Torvalds in fact created a kernel, not an OS

“On top of the operating system is the rest of the system software. Here we find the command interpreter (shell), window systems, compilers, editors, and similar application-independent programs. It is important to realize that these programs are definitely not part of the operating system, even though they are typically supplied preinstalled by the computer manufacturer, or in a package with the operating system if it is installed after purchase. This is a crucial, but subtle, point. The operating system is (usually) that portion of the software that runs in kernel mode or supervisor mode. It is protected from user tampering by the hardware …”

— Tanenbaum & Woodhull, Operating Systems Design And Implementation, third edition, page 3

That is the well-known “MINIX Book”, by the way. So you see, by that definition, Linux is very definitely an ”operating system”.

Thad (user link) says:

I wasn’t aware that there was a definition of “operating system” that included a kernel with no userland. Tanenbaum is certainly a knowledgeable source, though not an infallible one. Is that definition original to the Third Edition, or was it in previous versions?
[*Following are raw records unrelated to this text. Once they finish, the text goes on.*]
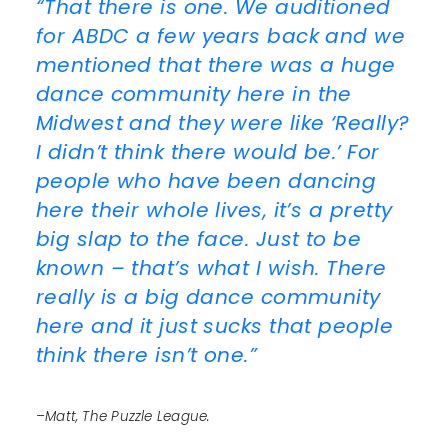
“That there is one. We auditioned
for ABDC a few years back and we
mentioned that there was a huge
dance community here in the
Midwest and they were like ‘Really?
I didn’t think there would be.’ For
people who have been dancing
here their whole lives, it’s a pretty
big slap to the face. Just to be
known – that’s what I wish. There
really is a big dance community
here and it just sucks that people
think there isn’t one.”
–Matt, The Puzzle League.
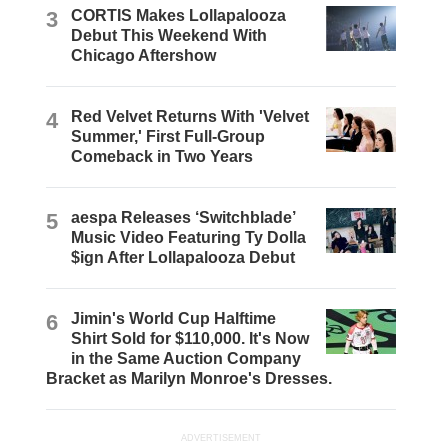
3
CORTIS Makes Lollapalooza
Debut This Weekend With
Chicago Aftershow
4
Red Velvet Returns With 'Velvet
Summer,' First Full-Group
Comeback in Two Years
5
aespa Releases ‘Switchblade’
Music Video Featuring Ty Dolla
$ign After Lollapalooza Debut
6
Jimin's World Cup Halftime
Shirt Sold for $110,000. It's Now
in the Same Auction Company
Bracket as Marilyn Monroe's Dresses.
ADVERTISEMENT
Because I think it’s fair to say that some of our definitions have drifted a bit since 1987.

But thanks for the reference; that’s worth thinking about, and I’ll keep it in mind next time I want to pull out the old “Well, actually…”

Anonymous Coward says:

I'm finally a somebody!

I registered a long long time ago, and have long since forgotten my credentials here. I wish I had logged in so I could claim actual credit for my #MostAmericanIP comment.

Sorry for not knowing the distinction between kernel and operating system, but I did look him up before claiming he was American. “Linus Benedict Torvalds is a Finnish-American software engineer …”

Jonas Salk was first who sprang to mind when thinking about giving away intellectual property. Tim Berners-Lee was second, but he’s not American. I really struggled to come up with other recognizable personalities who gave away their IP. Who did I miss?

Lawrence D’Oliveiro says:

Re: I really struggled to come up with other recognizable personalities who gave away their IP. Who did I miss?

Trevithick and the other Cornish mining engineers who developed what we recognize as the actual “steam engine” (as opposed to James Watt’s incremental refinement of the antiquated “atmospheric engine”). Unlike Watt, they didn’t bother to patent their work.